Made it a lot easier to get to the water pump/ heater area. Now I can store more blankets and towels or beer




































Due to the spring tension the sofa is under when it is in the half way position. I suggest a short prop to hold it up.
Purchased tank from Amazon. All other fittings from Lowes.
Installed the pressurized tank on the hose that goes to the water heater with a brass tee. For easy winter removal.


----------



## thefulminator (Aug 8, 2007)

Nicely done. I wish my 21RS has the inlet connections on the aft side of the water heater like your 230RS does. My inlets and pump are in the middle of where your storage area is. Have thought for a long time that there is a ton of wasted space under the sofa. If keystone would have planned a little better they could have done an arrangement like what you did and installed an outside storage door for access.


----------



## Aussiefire (Aug 12, 2012)

cdawrld said:


> While installing the mandatory pump converter winterizing kit. I got ambitious with the power tools. Installed a HT-2 well system tank(blue 2gal.pressured reserve. This will allow for numerous night time uses of water without starting the noisy pump.
> The sofa removed and the cover panel removed. I cut the cover panel near the water heater. Where I installed a vertical panel divider for a new storage area. Creating almost 6 extra cubic ft of storage.
> Cut the top panel so that it fits inside each mounting leg for the sofa. This will allow for easy removal when sofa is reattached.
> 
> ...


Looks great and exactly what I was planning on doing. Is this the link for the pressure tank? I have the same trailer and it is good to know this fits in that corner.

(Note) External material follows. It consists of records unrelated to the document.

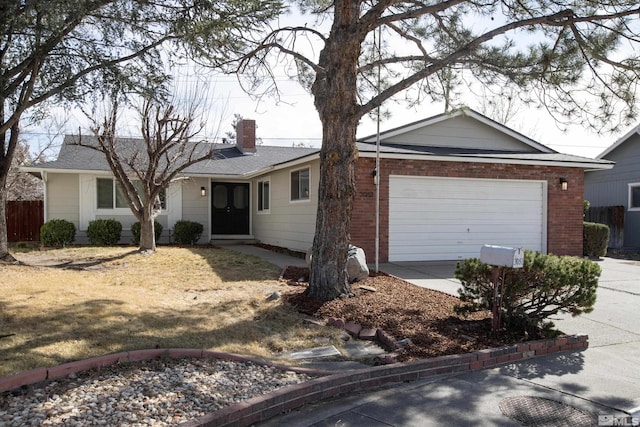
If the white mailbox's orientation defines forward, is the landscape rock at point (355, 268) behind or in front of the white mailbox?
behind

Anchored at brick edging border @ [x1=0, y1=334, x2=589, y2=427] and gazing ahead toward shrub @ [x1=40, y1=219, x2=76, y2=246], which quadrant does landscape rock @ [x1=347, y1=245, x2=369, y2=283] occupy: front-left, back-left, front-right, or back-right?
front-right

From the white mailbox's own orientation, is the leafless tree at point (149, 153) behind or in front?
behind

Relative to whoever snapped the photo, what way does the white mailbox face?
facing the viewer and to the right of the viewer

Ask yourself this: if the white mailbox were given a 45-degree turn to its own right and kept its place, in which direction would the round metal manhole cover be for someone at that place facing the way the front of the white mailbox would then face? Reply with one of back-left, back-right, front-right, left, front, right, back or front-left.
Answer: front

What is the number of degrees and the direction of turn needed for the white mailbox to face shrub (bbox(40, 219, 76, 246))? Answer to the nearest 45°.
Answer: approximately 180°

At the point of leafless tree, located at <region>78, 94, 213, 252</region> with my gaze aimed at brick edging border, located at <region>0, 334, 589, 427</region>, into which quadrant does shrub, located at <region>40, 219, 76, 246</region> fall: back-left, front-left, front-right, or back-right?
back-right

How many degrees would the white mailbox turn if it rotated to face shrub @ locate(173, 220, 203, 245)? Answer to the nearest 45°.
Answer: approximately 180°

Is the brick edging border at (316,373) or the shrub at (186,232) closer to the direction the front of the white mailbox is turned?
the brick edging border

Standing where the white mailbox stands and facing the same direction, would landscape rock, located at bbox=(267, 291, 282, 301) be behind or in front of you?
behind

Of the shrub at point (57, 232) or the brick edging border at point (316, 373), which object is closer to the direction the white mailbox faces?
the brick edging border

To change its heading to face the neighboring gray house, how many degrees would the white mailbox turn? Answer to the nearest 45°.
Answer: approximately 135° to its left
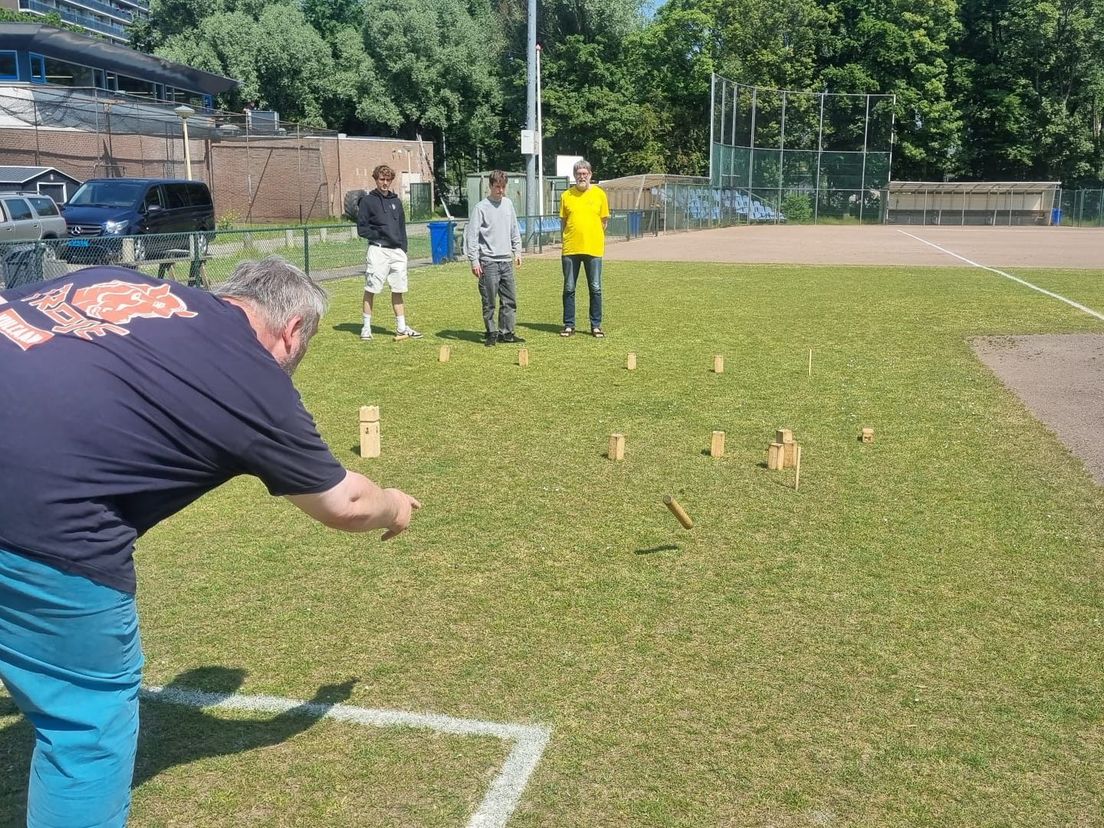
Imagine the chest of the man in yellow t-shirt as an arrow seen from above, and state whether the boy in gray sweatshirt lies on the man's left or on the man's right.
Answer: on the man's right

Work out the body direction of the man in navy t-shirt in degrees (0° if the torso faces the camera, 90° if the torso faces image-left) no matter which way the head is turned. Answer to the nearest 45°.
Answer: approximately 225°

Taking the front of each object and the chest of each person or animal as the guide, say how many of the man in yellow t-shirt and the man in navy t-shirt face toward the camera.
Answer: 1

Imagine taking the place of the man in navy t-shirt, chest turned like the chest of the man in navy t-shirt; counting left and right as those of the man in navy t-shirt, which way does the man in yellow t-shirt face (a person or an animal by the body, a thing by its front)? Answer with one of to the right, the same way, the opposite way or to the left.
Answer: the opposite way

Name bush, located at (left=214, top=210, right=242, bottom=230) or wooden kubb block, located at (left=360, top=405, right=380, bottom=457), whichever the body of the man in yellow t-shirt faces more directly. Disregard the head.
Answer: the wooden kubb block

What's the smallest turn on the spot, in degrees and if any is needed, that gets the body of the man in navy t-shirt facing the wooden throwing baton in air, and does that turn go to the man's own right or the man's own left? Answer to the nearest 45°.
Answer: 0° — they already face it

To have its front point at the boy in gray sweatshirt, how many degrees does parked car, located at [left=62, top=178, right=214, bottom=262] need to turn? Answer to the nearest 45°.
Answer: approximately 45° to its left

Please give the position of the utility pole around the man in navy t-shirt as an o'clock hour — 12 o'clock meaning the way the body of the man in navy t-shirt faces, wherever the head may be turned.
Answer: The utility pole is roughly at 11 o'clock from the man in navy t-shirt.

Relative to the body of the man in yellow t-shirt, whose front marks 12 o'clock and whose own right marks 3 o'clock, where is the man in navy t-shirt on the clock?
The man in navy t-shirt is roughly at 12 o'clock from the man in yellow t-shirt.

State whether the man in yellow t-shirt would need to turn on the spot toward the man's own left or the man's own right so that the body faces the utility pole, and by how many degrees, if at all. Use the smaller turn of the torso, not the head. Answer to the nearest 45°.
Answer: approximately 180°

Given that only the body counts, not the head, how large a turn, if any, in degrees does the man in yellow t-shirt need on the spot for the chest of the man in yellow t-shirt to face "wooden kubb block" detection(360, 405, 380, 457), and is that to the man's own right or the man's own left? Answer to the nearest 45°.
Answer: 0° — they already face it

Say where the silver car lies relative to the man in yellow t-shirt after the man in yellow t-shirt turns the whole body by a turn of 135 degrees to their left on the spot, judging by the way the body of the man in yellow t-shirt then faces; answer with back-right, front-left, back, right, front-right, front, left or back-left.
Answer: left
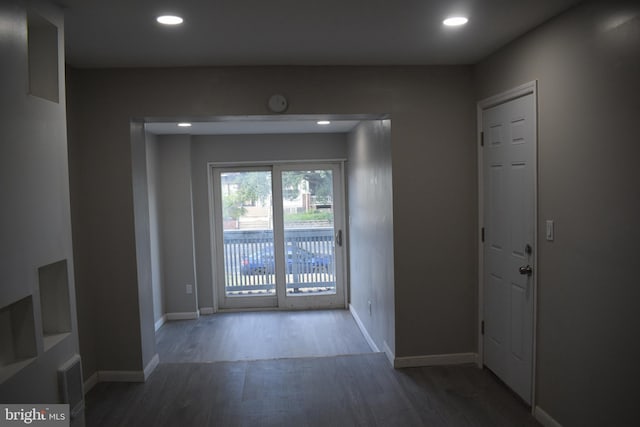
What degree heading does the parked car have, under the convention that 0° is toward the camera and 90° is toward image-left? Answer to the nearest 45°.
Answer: approximately 270°

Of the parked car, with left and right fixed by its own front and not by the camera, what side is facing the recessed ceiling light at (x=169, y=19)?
right

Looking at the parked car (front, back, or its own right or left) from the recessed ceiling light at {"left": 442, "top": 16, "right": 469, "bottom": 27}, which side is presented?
right
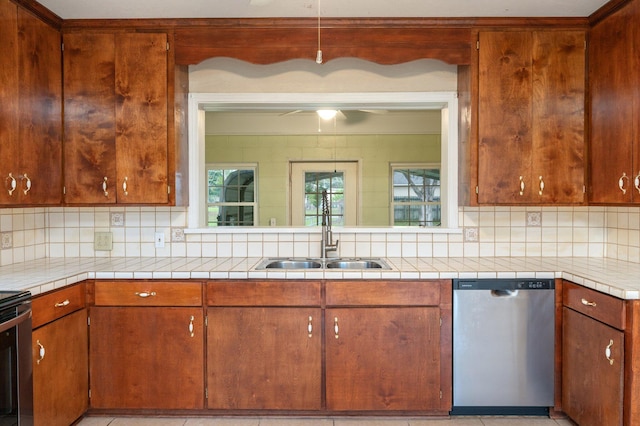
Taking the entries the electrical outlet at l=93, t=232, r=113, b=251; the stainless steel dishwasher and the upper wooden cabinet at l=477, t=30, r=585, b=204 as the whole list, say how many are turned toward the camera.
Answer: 3

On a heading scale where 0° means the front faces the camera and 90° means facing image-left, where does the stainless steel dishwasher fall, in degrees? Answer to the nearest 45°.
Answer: approximately 0°

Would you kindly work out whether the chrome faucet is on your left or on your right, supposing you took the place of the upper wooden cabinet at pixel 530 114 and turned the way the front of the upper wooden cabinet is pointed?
on your right

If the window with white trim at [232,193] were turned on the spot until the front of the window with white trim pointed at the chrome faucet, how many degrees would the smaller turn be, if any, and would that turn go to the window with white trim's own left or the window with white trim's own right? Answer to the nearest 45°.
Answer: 0° — it already faces it

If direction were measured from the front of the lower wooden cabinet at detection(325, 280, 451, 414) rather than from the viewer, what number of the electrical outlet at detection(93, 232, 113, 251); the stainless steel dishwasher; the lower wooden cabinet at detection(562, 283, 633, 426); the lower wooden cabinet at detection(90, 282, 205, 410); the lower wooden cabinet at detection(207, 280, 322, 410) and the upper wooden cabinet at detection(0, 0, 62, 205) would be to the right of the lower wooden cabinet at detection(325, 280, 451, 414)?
4

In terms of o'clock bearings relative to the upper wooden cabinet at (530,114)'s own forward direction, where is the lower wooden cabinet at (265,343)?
The lower wooden cabinet is roughly at 2 o'clock from the upper wooden cabinet.

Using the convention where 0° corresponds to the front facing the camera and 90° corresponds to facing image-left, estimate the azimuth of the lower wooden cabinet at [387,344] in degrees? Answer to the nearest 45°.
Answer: approximately 0°
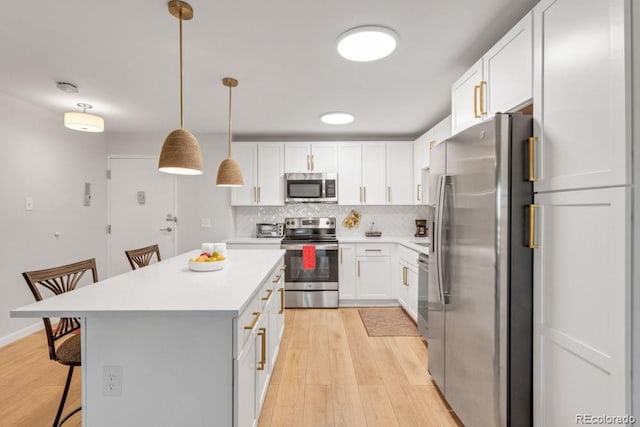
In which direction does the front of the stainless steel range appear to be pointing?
toward the camera

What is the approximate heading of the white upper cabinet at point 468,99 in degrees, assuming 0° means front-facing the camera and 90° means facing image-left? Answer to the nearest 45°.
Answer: approximately 90°

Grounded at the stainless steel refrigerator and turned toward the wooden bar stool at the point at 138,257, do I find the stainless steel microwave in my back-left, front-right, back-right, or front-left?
front-right

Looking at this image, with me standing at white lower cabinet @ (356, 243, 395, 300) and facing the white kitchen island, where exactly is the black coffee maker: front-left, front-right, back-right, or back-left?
back-left

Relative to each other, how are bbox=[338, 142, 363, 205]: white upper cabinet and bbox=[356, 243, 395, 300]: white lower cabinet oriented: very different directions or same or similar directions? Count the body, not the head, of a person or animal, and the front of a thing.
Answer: same or similar directions

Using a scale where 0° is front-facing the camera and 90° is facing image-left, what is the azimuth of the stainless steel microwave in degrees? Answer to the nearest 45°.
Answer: approximately 0°

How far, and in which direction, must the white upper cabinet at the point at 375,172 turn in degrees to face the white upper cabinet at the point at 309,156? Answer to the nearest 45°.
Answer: approximately 90° to its right

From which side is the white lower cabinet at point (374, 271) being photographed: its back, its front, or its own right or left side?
front

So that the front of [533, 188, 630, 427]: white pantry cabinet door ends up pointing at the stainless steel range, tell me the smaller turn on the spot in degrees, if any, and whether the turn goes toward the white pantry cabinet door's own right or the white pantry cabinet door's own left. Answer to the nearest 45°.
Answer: approximately 90° to the white pantry cabinet door's own right

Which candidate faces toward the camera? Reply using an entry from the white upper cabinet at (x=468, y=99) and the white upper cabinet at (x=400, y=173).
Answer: the white upper cabinet at (x=400, y=173)

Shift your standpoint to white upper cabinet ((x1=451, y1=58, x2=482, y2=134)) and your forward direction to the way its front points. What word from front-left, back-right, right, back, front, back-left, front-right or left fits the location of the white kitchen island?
front-left

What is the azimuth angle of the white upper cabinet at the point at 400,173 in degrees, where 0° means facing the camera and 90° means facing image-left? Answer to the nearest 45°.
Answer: approximately 0°

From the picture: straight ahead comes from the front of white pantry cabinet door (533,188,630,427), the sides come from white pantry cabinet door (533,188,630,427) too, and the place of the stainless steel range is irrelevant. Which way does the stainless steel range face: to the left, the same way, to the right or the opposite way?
to the left

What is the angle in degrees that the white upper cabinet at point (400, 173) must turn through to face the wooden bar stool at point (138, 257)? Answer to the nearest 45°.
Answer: approximately 45° to its right

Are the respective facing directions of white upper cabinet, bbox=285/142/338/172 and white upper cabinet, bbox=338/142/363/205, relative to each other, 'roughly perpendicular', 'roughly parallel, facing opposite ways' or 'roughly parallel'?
roughly parallel

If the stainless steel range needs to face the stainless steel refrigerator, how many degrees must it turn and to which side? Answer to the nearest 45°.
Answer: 0° — it already faces it

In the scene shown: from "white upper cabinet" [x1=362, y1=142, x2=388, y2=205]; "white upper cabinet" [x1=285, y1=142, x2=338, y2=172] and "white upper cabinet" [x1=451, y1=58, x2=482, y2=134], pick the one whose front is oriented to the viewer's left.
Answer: "white upper cabinet" [x1=451, y1=58, x2=482, y2=134]

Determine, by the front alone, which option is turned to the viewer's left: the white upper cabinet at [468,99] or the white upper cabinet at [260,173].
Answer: the white upper cabinet at [468,99]

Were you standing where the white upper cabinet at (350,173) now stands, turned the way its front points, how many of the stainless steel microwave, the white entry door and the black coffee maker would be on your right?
2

http://www.amazon.com/WaterWorker-HT-2B-Pressure-2-Gallon-Capacity/dp/B001AZL562/ref=sr_1_5?ie=UTF8&qid=1350658726&sr=8-5&keywords=accumulator+tank


----------



## cdawrld (Jul 31, 2011)

Yes Aussiefire that is the tank. Fits nice with 1/2" on top to spare after putting elbow on bottom.

Hmm....outdside access door. Put that on the list for next year! Thanks thefulminator.


----------



## thefulminator (Aug 8, 2007)

The access door addition has been done before. See post #8 in the link below.

Under sofa access door installlation


----------



## MJV (Apr 19, 2012)

I did a almost identical access to that, under the sofa area, on our 2011--210RS. We can certainly can use that extra storage area. If dummies like me can make a simple easy access why can't the Gilligans at Keystone engineer it? Opps-- I guess I used Gilligan and Engineers in the same sentence!! M.V.


----------



## thefulminator (Aug 8, 2007)

MJV said:


> I did a almost identical access to that, under the sofa area, on our 2011--210RS. We can certainly can use that extra storage area. If dummies like me can make a simple easy access why can't the Gilligans at Keystone engineer it? Opps-- I guess I used Gilligan and Engineers in the same sentence!! M.V.


I am personally offended by you using Gilligan and Engineers in the same sentence.


----------